◆ **TO DO**
Copy the entries exactly. Leave out any pictures.
-.-.-
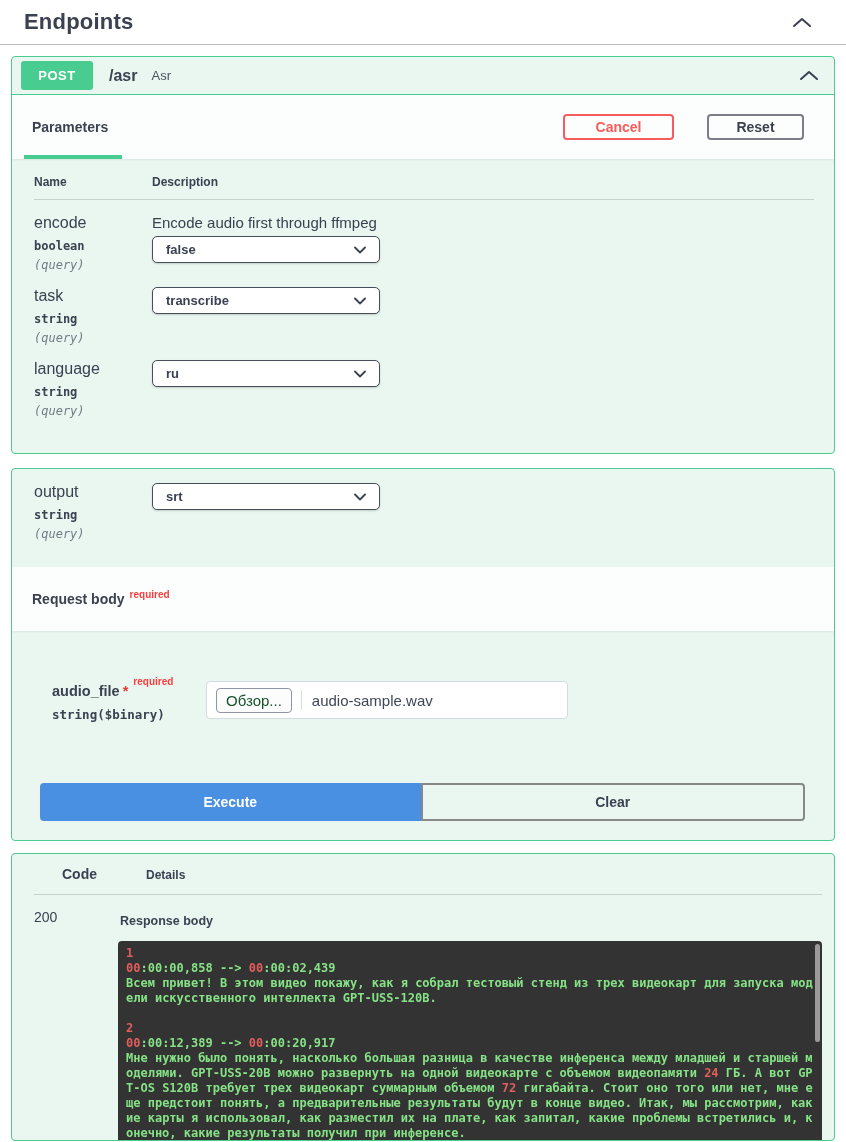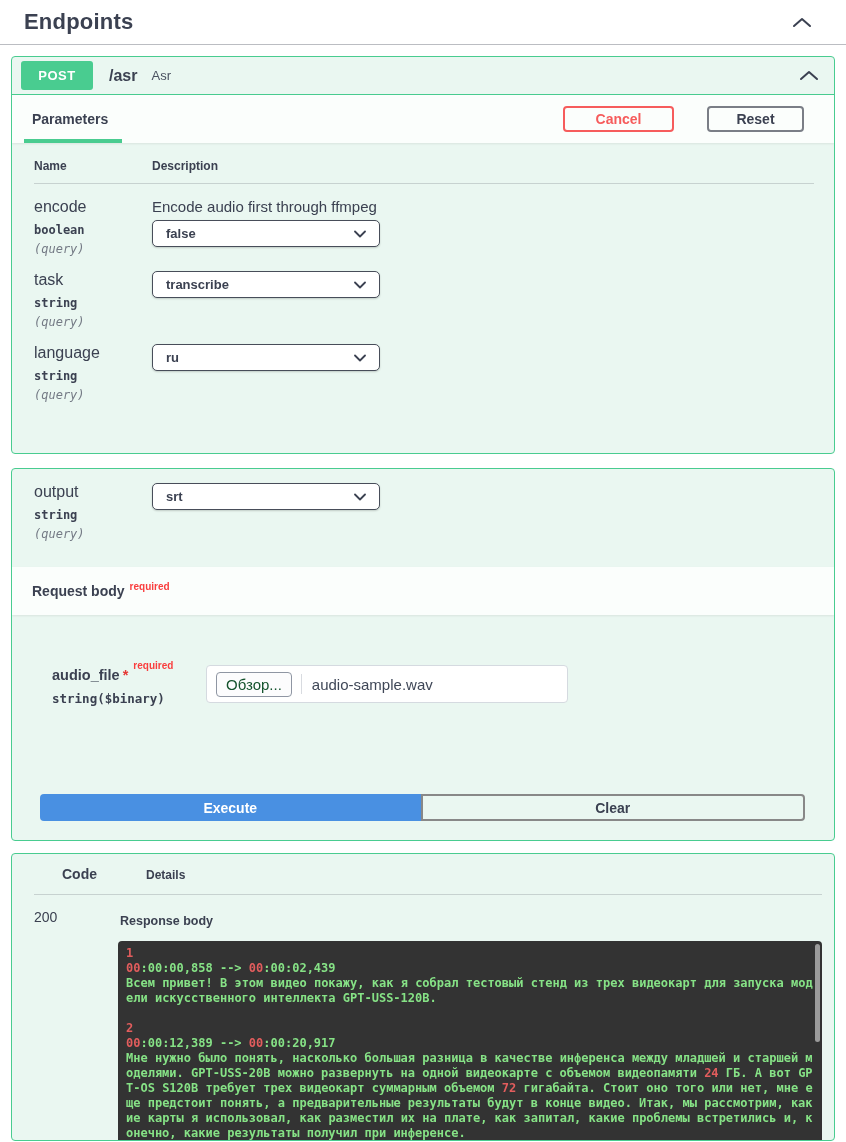--- a/index.html
+++ b/index.html
@@ -28,7 +28,7 @@
   .summary-collapse{margin-left:auto;background:none;border:none;padding:0;display:flex;cursor:pointer;}
 
   .section-header{background:rgba(255,255,255,.8);box-shadow:0 1px 2px rgba(0,0,0,.08);
-                  display:flex;align-items:center;padding:0 20px;height:48px;position:relative;flex:none;}
+                  display:flex;align-items:center;padding:8px 20px;height:48px;position:relative;flex:none;}
   .tab-label{font-weight:700;font-size:14px;cursor:pointer;}
   .tab-underline{position:absolute;left:12px;bottom:0;width:98px;height:4px;background:#49cc90;}
   .header-buttons{margin-left:auto;display:flex;gap:33px;margin-right:10px;}

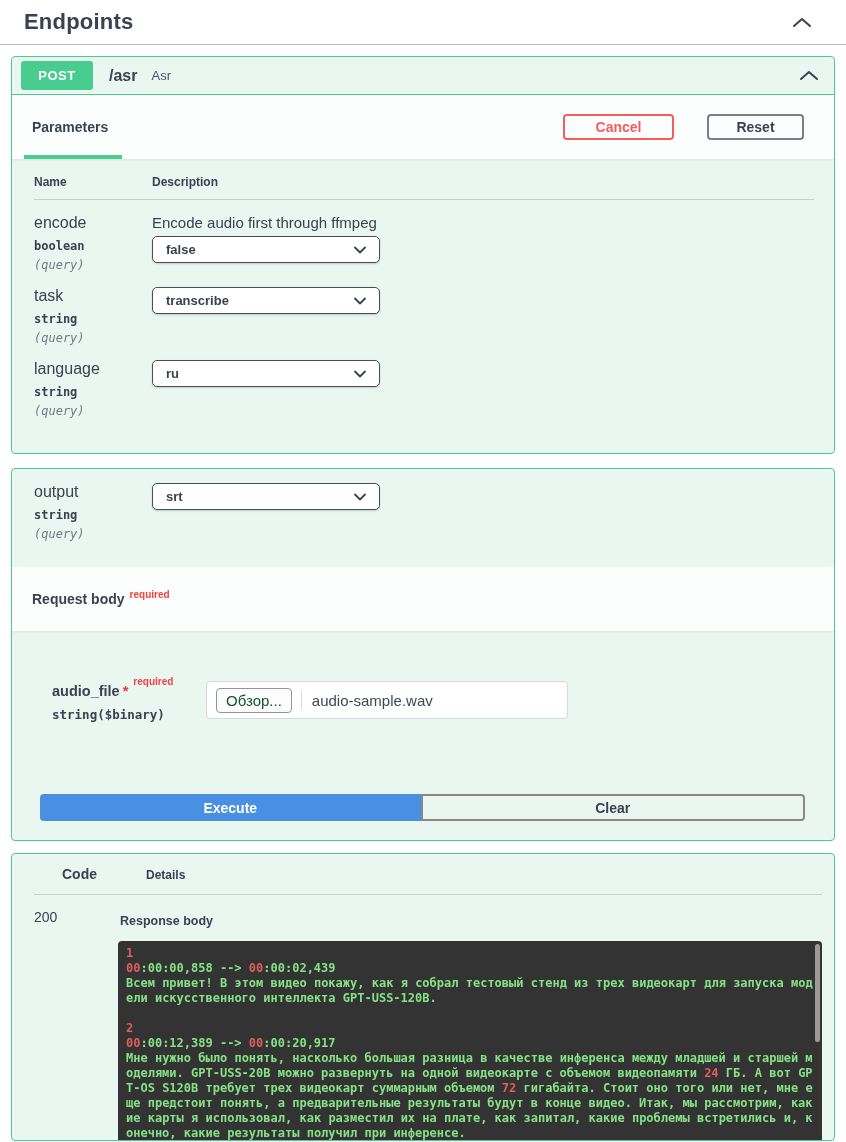--- a/index.html
+++ b/index.html
@@ -71,7 +71,7 @@
   .file-sep{width:1px;height:20px;background:#d8dbe0;margin:0 10px 0 9px;}
   .file-name{font-size:15px;color:#3f4757;}
 
-  .execute-row{display:flex;margin:auto 29px 19px 28px;height:27px;flex:none;}
+  .execute-row{display:flex;margin:auto 29px 19px 28px;height:38px;flex:none;}
   .btn-execute{flex:1;background:#4990e2;color:#fff;font-weight:700;font-size:14px;line-height:27px;
                text-align:center;border:none;border-radius:4px 0 0 4px;cursor:pointer;}
   .btn-clear{flex:1;background:transparent;border:2px solid #888;border-radius:0 4px 4px 0;color:#3b4151;

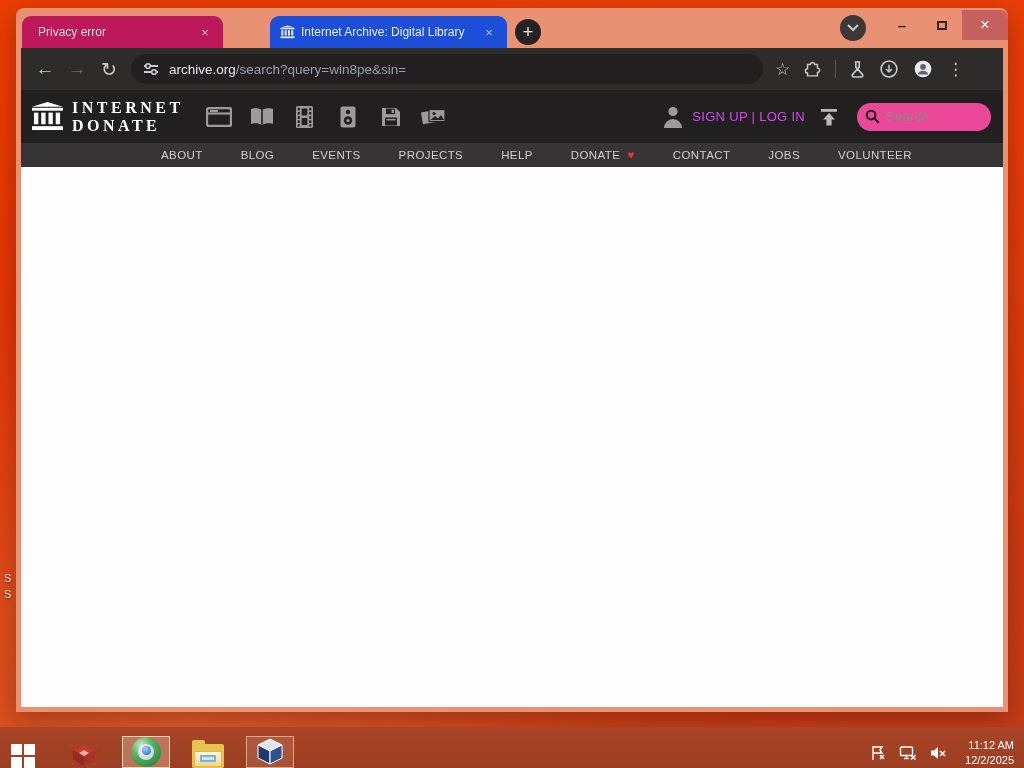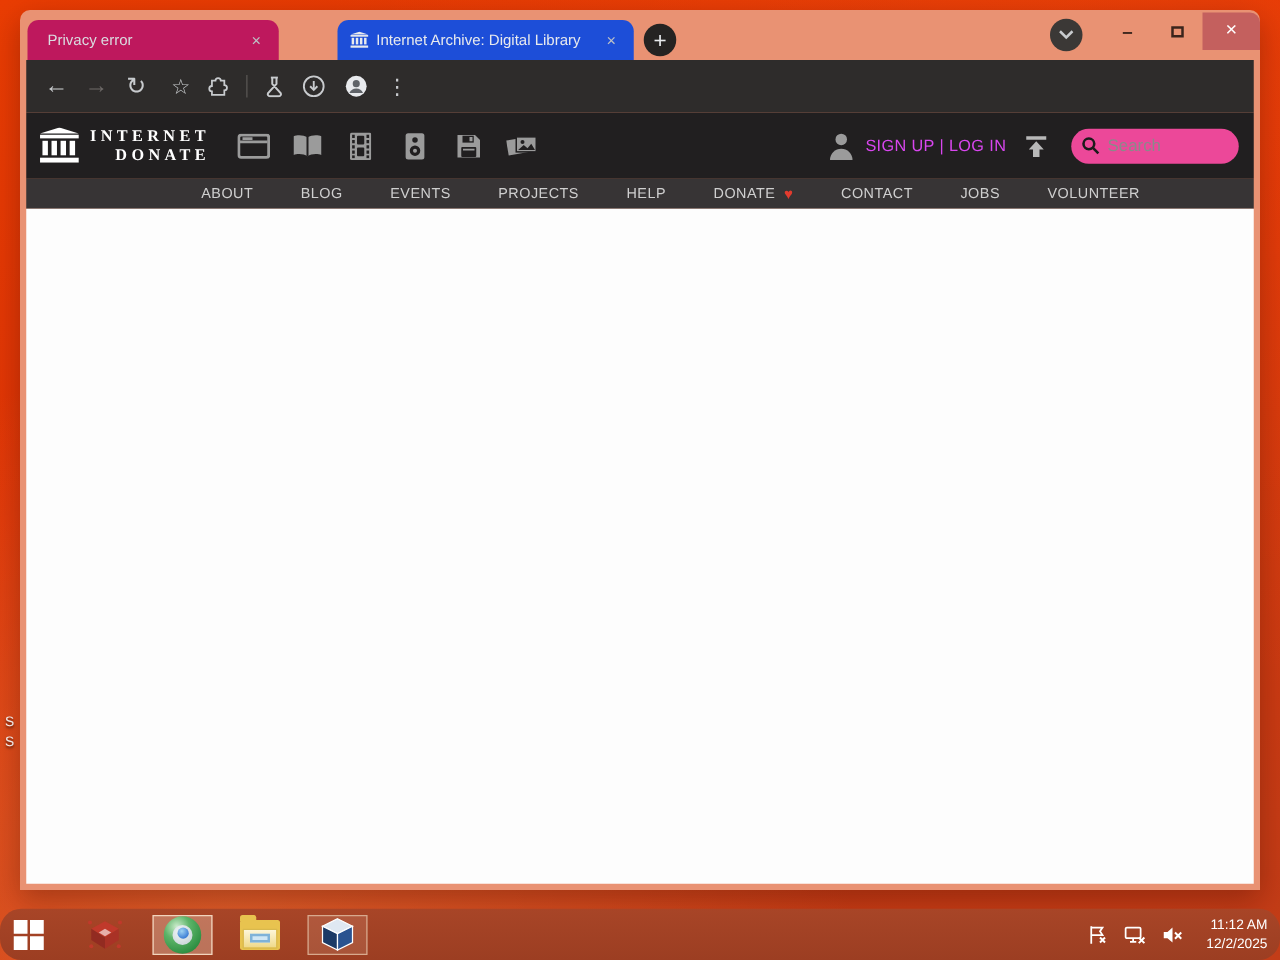--- a/index.html
+++ b/index.html
@@ -170,6 +170,17 @@
         <span class="nav-glyph disabled">→</span>
         <span class="nav-glyph">↻</span>
 
+        <div class="urlbar">
+          <span>
+            <svg width="16" height="14" viewBox="0 0 16 14">
+              <line x1="1" y1="4" x2="15" y2="4" stroke="#c8cbce" stroke-width="2"></line>
+              <line x1="1" y1="10" x2="15" y2="10" stroke="#c8cbce" stroke-width="2"></line>
+              <circle cx="5" cy="4" r="2.3" fill="#211f1f" stroke="#c8cbce" stroke-width="1.6"></circle>
+              <circle cx="11" cy="10" r="2.3" fill="#211f1f" stroke="#c8cbce" stroke-width="1.6"></circle>
+            </svg>
+          </span>
+          <span class="url-text"><span class="url-domain">archive.org</span><span class="url-path">/search?query=win8pe&amp;sin=</span></span>
+        </div>
 
         <div class="toolbar-right">
           <span class="tb-icon">☆</span>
-.-.-
◆ **SOLUTION TO THIS TASK**
--- a/index.html
+++ b/index.html
@@ -28,7 +28,7 @@
   .summary-collapse{margin-left:auto;background:none;border:none;padding:0;display:flex;cursor:pointer;}
 
   .section-header{background:rgba(255,255,255,.8);box-shadow:0 1px 2px rgba(0,0,0,.08);
-                  display:flex;align-items:center;padding:0 20px;height:48px;position:relative;flex:none;}
+                  display:flex;align-items:center;padding:8px 20px;height:48px;position:relative;flex:none;}
   .tab-label{font-weight:700;font-size:14px;cursor:pointer;}
   .tab-underline{position:absolute;left:12px;bottom:0;width:98px;height:4px;background:#49cc90;}
   .header-buttons{margin-left:auto;display:flex;gap:33px;margin-right:10px;}

--- a/index.html
+++ b/index.html
@@ -71,7 +71,7 @@
   .file-sep{width:1px;height:20px;background:#d8dbe0;margin:0 10px 0 9px;}
   .file-name{font-size:15px;color:#3f4757;}
 
-  .execute-row{display:flex;margin:auto 29px 19px 28px;height:27px;flex:none;}
+  .execute-row{display:flex;margin:auto 29px 19px 28px;height:38px;flex:none;}
   .btn-execute{flex:1;background:#4990e2;color:#fff;font-weight:700;font-size:14px;line-height:27px;
                text-align:center;border:none;border-radius:4px 0 0 4px;cursor:pointer;}
   .btn-clear{flex:1;background:transparent;border:2px solid #888;border-radius:0 4px 4px 0;color:#3b4151;

--- a/index.html
+++ b/index.html
@@ -170,6 +170,17 @@
         <span class="nav-glyph disabled">→</span>
         <span class="nav-glyph">↻</span>
 
+        <div class="urlbar">
+          <span>
+            <svg width="16" height="14" viewBox="0 0 16 14">
+              <line x1="1" y1="4" x2="15" y2="4" stroke="#c8cbce" stroke-width="2"></line>
+              <line x1="1" y1="10" x2="15" y2="10" stroke="#c8cbce" stroke-width="2"></line>
+              <circle cx="5" cy="4" r="2.3" fill="#211f1f" stroke="#c8cbce" stroke-width="1.6"></circle>
+              <circle cx="11" cy="10" r="2.3" fill="#211f1f" stroke="#c8cbce" stroke-width="1.6"></circle>
+            </svg>
+          </span>
+          <span class="url-text"><span class="url-domain">archive.org</span><span class="url-path">/search?query=win8pe&amp;sin=</span></span>
+        </div>
 
         <div class="toolbar-right">
           <span class="tb-icon">☆</span>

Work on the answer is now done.